Un exemple du lien entre écologie et organisation des femmes est Jinwar, un village installé par le mouvement des femmes au Rojava. A Jinwar habitent environ 15 femmes – et leurs enfants – qui sont venues ici pour vivre ensemble de manière collective et écologique. Les femmes – qui viennent de contextes, régions, ethnies et âges différentes – font du maraîchage, s’occupent des animaux, font tourner une boulangerie et s’occupent collectivement d’un magasin. Une partie de leur électricité vient de panneaux solaires, elles utilisent des méthodes écologiques de l’agriculture, elles plantent des arbres sur leur terrain et elles étudient et partagent des connaissances concernant la médecine naturelle. Jinwar réunit les trois piliers du nouveau paradigme du mouvement : la démocratie, l’écologie et la libération des femmes. Autres projets – tout comme les coopératives de femmes, des projets d’agriculture, les académies et le travail communal, à leurs façons. A travers toute la Syrie du Nord, le nouveau paradigme est en train de faire ses racines, lentement, petit à petit. Ce n’est pas facile, ca va prendre plusieurs générations pour le paradigme de s’enraciner réellement – mais il parle à quelque chose pour les gens : notre amour de la liberté, notre connexion avec le monde naturel, notre croyance en l’amélioration des choses.

Alors comment peut-on travailler de cette façon aux UK ? Nous avons besoin de sentir des ambitions et de l’espoir. Il est vraiment difficile de le faire en étant complètement submergé par la réalité de la vie aux UK. Être au Rojava m’a donné un sens de la perspective, la force de penser large, d’avoir une clarté politique, la capacité de penser au-delà d’une politique réactionnaire et surtout l’ambition de travailler vers un confédéralisme démocratique global. Je vous encourage tous d’envisager de venir au Rojava pour vous joindre à la révolution d’ici et en apprendre. A travers cela, il est possible d’expérimenter un nouveau paradigme et d’ouvrir vos esprits vers une nouvelle façon de s’organiser. Il est impossible de décrire comment ça se sent de faire partie d’un mouvement qui voit vraiment le capitalisme et le patriarcat comme juste une phase relativement courte de l’histoire humaine qu’on peut dépasser ; un mouvement qui est rempli de gens – avec toutes leurs imperfections, défauts et problèmes – qui donnent leurs vies pour construire cette révolution, jour après jour.

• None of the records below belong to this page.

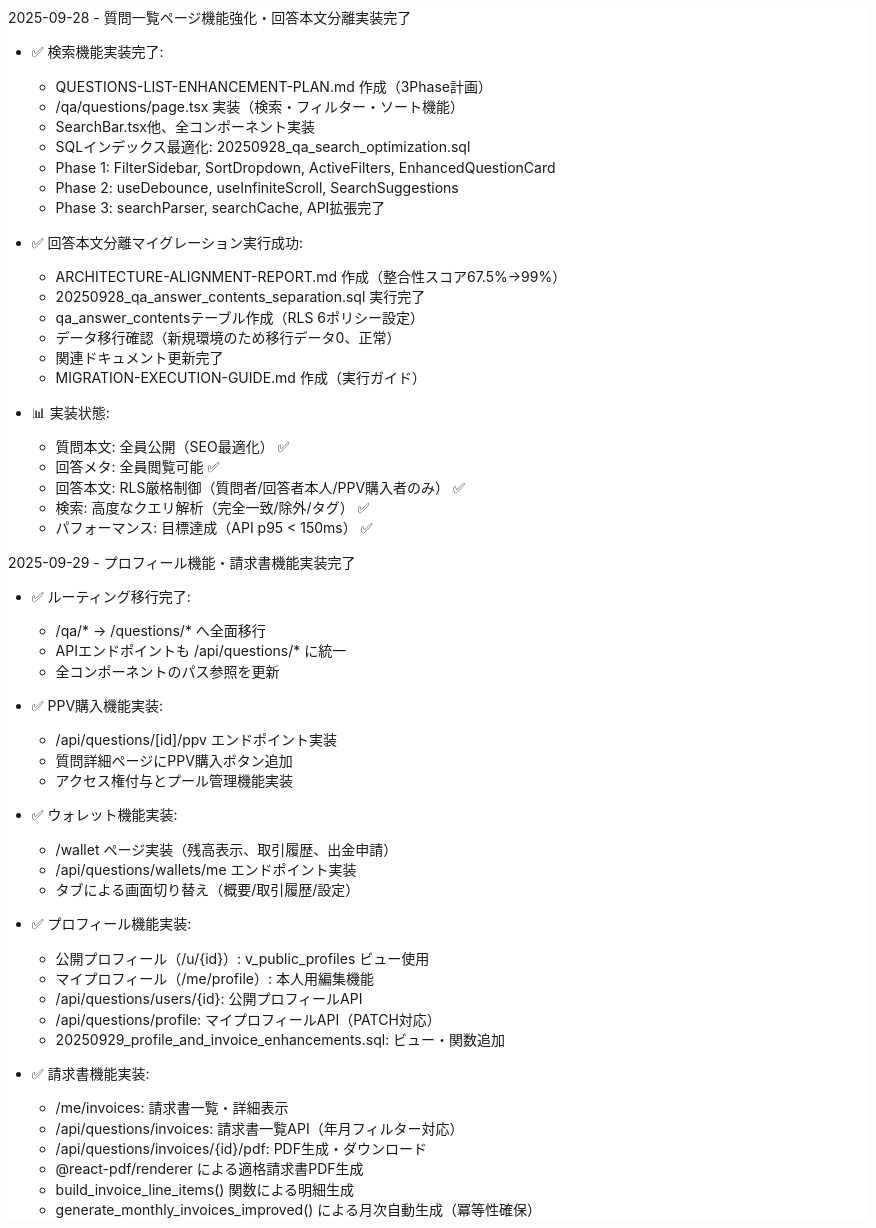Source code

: 2025-09-28 - 質問一覧ページ機能強化・回答本文分離実装完了
  - ✅ 検索機能実装完了:
    - QUESTIONS-LIST-ENHANCEMENT-PLAN.md 作成（3Phase計画）
    - /qa/questions/page.tsx 実装（検索・フィルター・ソート機能）
    - SearchBar.tsx他、全コンポーネント実装
    - SQLインデックス最適化: 20250928_qa_search_optimization.sql
    - Phase 1: FilterSidebar, SortDropdown, ActiveFilters, EnhancedQuestionCard
    - Phase 2: useDebounce, useInfiniteScroll, SearchSuggestions
    - Phase 3: searchParser, searchCache, API拡張完了

  - ✅ 回答本文分離マイグレーション実行成功:
    - ARCHITECTURE-ALIGNMENT-REPORT.md 作成（整合性スコア67.5%→99%）
    - 20250928_qa_answer_contents_separation.sql 実行完了
    - qa_answer_contentsテーブル作成（RLS 6ポリシー設定）
    - データ移行確認（新規環境のため移行データ0、正常）
    - 関連ドキュメント更新完了
    - MIGRATION-EXECUTION-GUIDE.md 作成（実行ガイド）

  - 📊 実装状態:
    - 質問本文: 全員公開（SEO最適化） ✅
    - 回答メタ: 全員閲覧可能 ✅
    - 回答本文: RLS厳格制御（質問者/回答者本人/PPV購入者のみ） ✅
    - 検索: 高度なクエリ解析（完全一致/除外/タグ） ✅
    - パフォーマンス: 目標達成（API p95 < 150ms） ✅

2025-09-29 - プロフィール機能・請求書機能実装完了
  - ✅ ルーティング移行完了:
    - /qa/* → /questions/* へ全面移行
    - APIエンドポイントも /api/questions/* に統一
    - 全コンポーネントのパス参照を更新

  - ✅ PPV購入機能実装:
    - /api/questions/[id]/ppv エンドポイント実装
    - 質問詳細ページにPPV購入ボタン追加
    - アクセス権付与とプール管理機能実装

  - ✅ ウォレット機能実装:
    - /wallet ページ実装（残高表示、取引履歴、出金申請）
    - /api/questions/wallets/me エンドポイント実装
    - タブによる画面切り替え（概要/取引履歴/設定）

  - ✅ プロフィール機能実装:
    - 公開プロフィール（/u/{id}）: v_public_profiles ビュー使用
    - マイプロフィール（/me/profile）: 本人用編集機能
    - /api/questions/users/{id}: 公開プロフィールAPI
    - /api/questions/profile: マイプロフィールAPI（PATCH対応）
    - 20250929_profile_and_invoice_enhancements.sql: ビュー・関数追加

  - ✅ 請求書機能実装:
    - /me/invoices: 請求書一覧・詳細表示
    - /api/questions/invoices: 請求書一覧API（年月フィルター対応）
    - /api/questions/invoices/{id}/pdf: PDF生成・ダウンロード
    - @react-pdf/renderer による適格請求書PDF生成
    - build_invoice_line_items() 関数による明細生成
    - generate_monthly_invoices_improved() による月次自動生成（冪等性確保）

Le mois dernier, les Zapatistes ont annoncé une expansion massive de leur territoire au Chiapas avec les mots – « nous avons appris que chaque rêve qui n’englobe pas le monde entier est trop petit comme rêve ». Même depuis ici, je peux voir la braise de ce rêve au UK et je sais que si nous avons la volonté de faire le travail, nous pouvons lui donner une forme. Nous ne pouvons pas nous limiter à penser à un aspect singulier, un champ particulier ou une perspective politique unique. Nous pouvons et devons penser plus large que cela.

Je vous souhaite du succès dans ce travail et j’ai hâte de vous rejoindre quand je reviendrai au UK.